Claire Fallou

Claire Fallou

« Et, comme toujours, dans cette impudeur et cette offrande se trouve un parfum plus secret. »
Albert Camus, L’été à Alger

Ca ne fait rien qu’elles soient trop belles, ces filles tout en jambes que Nushka pose sur ses toiles. Elles vous toisent et se déhanchent comme des mannequins de magazines, faisant voler les tissus pour offrir la rondeur de leurs cuisses. Celles qui ne vous défient pas vous mordent, celles qui ne se moquent pas vous ignorent, veste ouverte et robe légère, regard au loin, bras nu sur le comptoir ; mais ça ne fait rien. Elles vivent dans leurs décors élégants de salons et de bars, de spectacles et de drames, une vie lointaine et rapide comme leur démarche le long d’un quai ou d’une plage. Elles posent et vous tournent le dos, se masquent le visage pour mieux vous faire courir. Elles fument.

Mais regardez comme leur chair est tendre.

Au centre de chaque toile leur peau s’offre à la lumière; fine, fragile, en plages corail ou dorées qui se reflètent dans les ombres autour d’elles.

Une petite épaule montre des touches de rouge et de rose gommées au pinceau. Un ventre mince ciselé au couteau se brise en étranges éclats de violet. Une joue creuse prend des reflets verts ou bleutés. Sous la lumière la matière se fait pâle et transparente, laissant deviner le sang et l’intérieur. Ainsi, par ces couleurs tout juste naturelles, la fille de magazine touche en montrant son intime bizarrerie, nous laissant entrevoir une nature plus sincère que son univers mis en scène. George Braque a peint une grosse femme nue de dos dans des tons verts tendres qui donnent envie de chérir ; les belles filles de Nushka empruntent quelque chose à cette douceur.

La radio est allumée dans le petit atelier de la jeune peintre. France Culture nous parle à voix basse d’un vieux réalisateur algérien. Les fenêtres laissent voir les toits de Paris sous la nuit. Mon amie se tient debout devant son chevalet, longue et fine et vêtue de noir, le pinceau à bout de doigt comme un archer cherchant sa cible.

Sur la toile, un buste de jeune femme se dresse en maillot devant un décor de mer. Le visage est encore couvert d’un épais masque de blanc ; d’un geste Nushka sculpte l’œil, rosit la pommette, d’une touche relève le menton ou écarte une mèche de cheveu.
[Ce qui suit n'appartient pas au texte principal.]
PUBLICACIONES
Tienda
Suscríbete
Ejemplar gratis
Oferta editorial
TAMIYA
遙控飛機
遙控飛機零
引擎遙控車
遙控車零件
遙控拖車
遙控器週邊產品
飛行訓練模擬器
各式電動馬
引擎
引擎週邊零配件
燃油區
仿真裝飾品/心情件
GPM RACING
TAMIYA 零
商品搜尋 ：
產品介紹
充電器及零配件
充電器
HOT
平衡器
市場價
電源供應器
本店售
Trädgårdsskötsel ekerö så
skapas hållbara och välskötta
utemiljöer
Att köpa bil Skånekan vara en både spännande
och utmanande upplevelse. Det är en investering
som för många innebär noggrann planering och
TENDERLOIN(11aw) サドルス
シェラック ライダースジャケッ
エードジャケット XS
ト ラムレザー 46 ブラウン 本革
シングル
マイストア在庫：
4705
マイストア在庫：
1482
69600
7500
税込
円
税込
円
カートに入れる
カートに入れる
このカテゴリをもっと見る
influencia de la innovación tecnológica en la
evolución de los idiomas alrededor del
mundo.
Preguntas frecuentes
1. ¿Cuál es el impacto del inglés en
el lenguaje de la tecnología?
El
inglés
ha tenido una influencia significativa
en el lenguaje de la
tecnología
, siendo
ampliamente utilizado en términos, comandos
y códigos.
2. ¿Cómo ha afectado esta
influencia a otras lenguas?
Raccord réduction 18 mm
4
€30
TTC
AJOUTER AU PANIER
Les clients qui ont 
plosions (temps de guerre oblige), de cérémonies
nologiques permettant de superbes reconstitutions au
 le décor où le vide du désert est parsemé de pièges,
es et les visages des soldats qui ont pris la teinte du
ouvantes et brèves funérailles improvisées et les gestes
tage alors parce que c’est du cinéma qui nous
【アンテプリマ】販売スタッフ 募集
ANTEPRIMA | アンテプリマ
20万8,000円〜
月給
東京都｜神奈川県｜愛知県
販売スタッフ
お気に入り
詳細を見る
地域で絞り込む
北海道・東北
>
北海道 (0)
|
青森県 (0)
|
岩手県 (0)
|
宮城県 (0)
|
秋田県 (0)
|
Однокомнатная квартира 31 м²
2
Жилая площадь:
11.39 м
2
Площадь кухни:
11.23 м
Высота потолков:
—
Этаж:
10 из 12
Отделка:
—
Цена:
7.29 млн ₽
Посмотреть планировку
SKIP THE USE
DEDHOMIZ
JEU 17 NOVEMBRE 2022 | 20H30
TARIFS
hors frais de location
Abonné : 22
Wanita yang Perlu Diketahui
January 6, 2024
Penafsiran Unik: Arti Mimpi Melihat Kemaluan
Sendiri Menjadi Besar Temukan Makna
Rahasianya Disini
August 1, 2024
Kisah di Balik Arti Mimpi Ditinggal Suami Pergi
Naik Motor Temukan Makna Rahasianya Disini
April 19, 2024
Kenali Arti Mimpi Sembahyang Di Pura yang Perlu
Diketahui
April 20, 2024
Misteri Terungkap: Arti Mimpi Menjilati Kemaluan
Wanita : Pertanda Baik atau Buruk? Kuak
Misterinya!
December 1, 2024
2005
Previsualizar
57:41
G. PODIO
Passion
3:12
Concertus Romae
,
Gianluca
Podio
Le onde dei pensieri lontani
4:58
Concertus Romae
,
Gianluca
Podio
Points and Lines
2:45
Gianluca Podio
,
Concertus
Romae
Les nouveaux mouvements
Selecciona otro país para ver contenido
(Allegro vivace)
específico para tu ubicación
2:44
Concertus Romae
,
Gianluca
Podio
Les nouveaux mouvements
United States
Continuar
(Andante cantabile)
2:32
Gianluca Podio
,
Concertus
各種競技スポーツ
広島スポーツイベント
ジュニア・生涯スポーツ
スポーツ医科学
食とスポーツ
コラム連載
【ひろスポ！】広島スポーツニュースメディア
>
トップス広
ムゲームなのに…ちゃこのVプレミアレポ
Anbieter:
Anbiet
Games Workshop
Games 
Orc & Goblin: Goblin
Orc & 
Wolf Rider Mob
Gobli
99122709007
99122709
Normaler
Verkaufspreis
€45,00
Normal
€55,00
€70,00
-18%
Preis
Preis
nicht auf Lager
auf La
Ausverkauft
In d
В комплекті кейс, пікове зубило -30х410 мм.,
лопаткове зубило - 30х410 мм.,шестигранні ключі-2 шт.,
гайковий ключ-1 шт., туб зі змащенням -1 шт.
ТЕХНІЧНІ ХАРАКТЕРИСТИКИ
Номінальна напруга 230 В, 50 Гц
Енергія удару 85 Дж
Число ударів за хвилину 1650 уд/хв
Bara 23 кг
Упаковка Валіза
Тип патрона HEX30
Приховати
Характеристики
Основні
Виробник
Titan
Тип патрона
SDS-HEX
Puis elle s’interrompt, recule, scrute le résultat dans le miroir accroché dans son dos. Cela ne va pas. A nouveau le pinceau effleure la palette, la toile, l’air, ajoute une touche infime de blanc ou de bleu. Et jusque tard dans la nuit Nushka cherche et cherche encore, dans ses textures et ses couleurs, où se trouve la solution qui donnera vie à la baigneuse.

« Tu sais, j’ai le blues », finissent par dire les yeux de la jolie nageuse.

Alors Nushka ajoute une pointe de timidité grise sur chaque joue.

Puis elle pose son pinceau, s’écarte, allume une cigarette, considère.